Zoe nodded. There was nothing else that she could say. Dr. Monk was making sense, even if she hated to admit it.

“Let me tell you what I see,” Dr. Monk continued. “You have expressed to me that Shelley has the kind of life you want. She is happily married with a child, doing well in her career, has skills that you don’t have. We will always be jealous of those who can do things we can’t. That’s human nature. The important thing is not to let it consume you, and to focus on the things that you can achieve.”

She waited for Zoe to nod again, to give an indication that she was listening, before she continued.

“Things don’t happen on their own. Or to put it another way, it’s unlikely that you are going to get married if you never go on any dates. My advice to you is to give John a call, and go out for that second date. Maybe it won’t turn out so well. Maybe it will turn out great. The only way to find out is to give it a try.”

“You think I should marry John?” Zoe frowned.

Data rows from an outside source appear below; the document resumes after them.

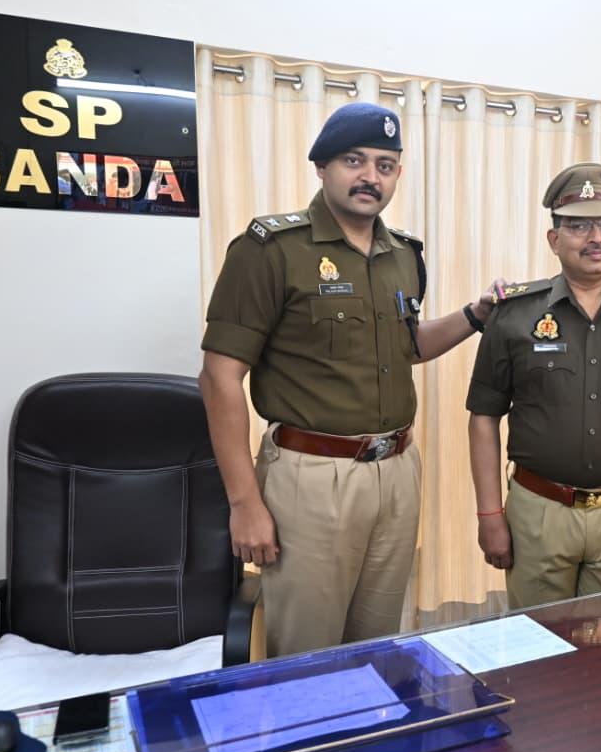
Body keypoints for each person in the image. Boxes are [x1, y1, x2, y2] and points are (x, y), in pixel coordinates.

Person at [199, 102, 501, 657]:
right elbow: (220, 378)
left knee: (376, 643)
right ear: (322, 166)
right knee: (306, 650)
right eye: (354, 161)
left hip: (396, 471)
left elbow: (406, 347)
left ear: (398, 174)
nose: (370, 177)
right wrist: (244, 502)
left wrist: (474, 316)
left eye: (384, 166)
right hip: (311, 476)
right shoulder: (271, 250)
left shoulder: (403, 255)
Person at [466, 163, 601, 610]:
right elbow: (484, 417)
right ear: (554, 239)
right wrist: (490, 514)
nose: (596, 237)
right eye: (579, 226)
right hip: (539, 511)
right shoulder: (514, 313)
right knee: (537, 640)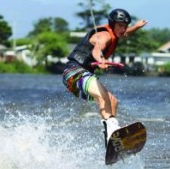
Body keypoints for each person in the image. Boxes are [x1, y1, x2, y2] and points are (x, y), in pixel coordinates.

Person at [62, 8, 147, 146]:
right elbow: (97, 49)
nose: (123, 29)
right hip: (74, 73)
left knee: (113, 101)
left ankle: (112, 138)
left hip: (81, 76)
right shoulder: (104, 36)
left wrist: (136, 27)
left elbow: (124, 34)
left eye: (125, 26)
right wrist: (101, 60)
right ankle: (111, 134)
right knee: (103, 97)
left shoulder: (117, 33)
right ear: (112, 24)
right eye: (120, 25)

“I think you should go on a date with him.” Dr. Monk smiled. “And if he doesn’t work out, I think you should go on a date with someone else. That’s how you work towards your goals. One step at a time.”

Zoe was not entirely convinced, but she nodded all the same. Besides, she had something important to take care of now. “I think that is the end of our time.”

Dr. Monk laughed. “That’s my line,” she said, getting up to escort Zoe to the door. “And don’t think I am so easily distracted. Next session, we’ll circle back to this issue of social cues and seeing things differently from how others do. We’ll get to the bottom of it, even if you aren’t ready to be fully honest with me.”

Zoe avoided her therapist’s eyes as she headed out of the office, not wanting to betray the hope she had held that Dr. Monk really would forget.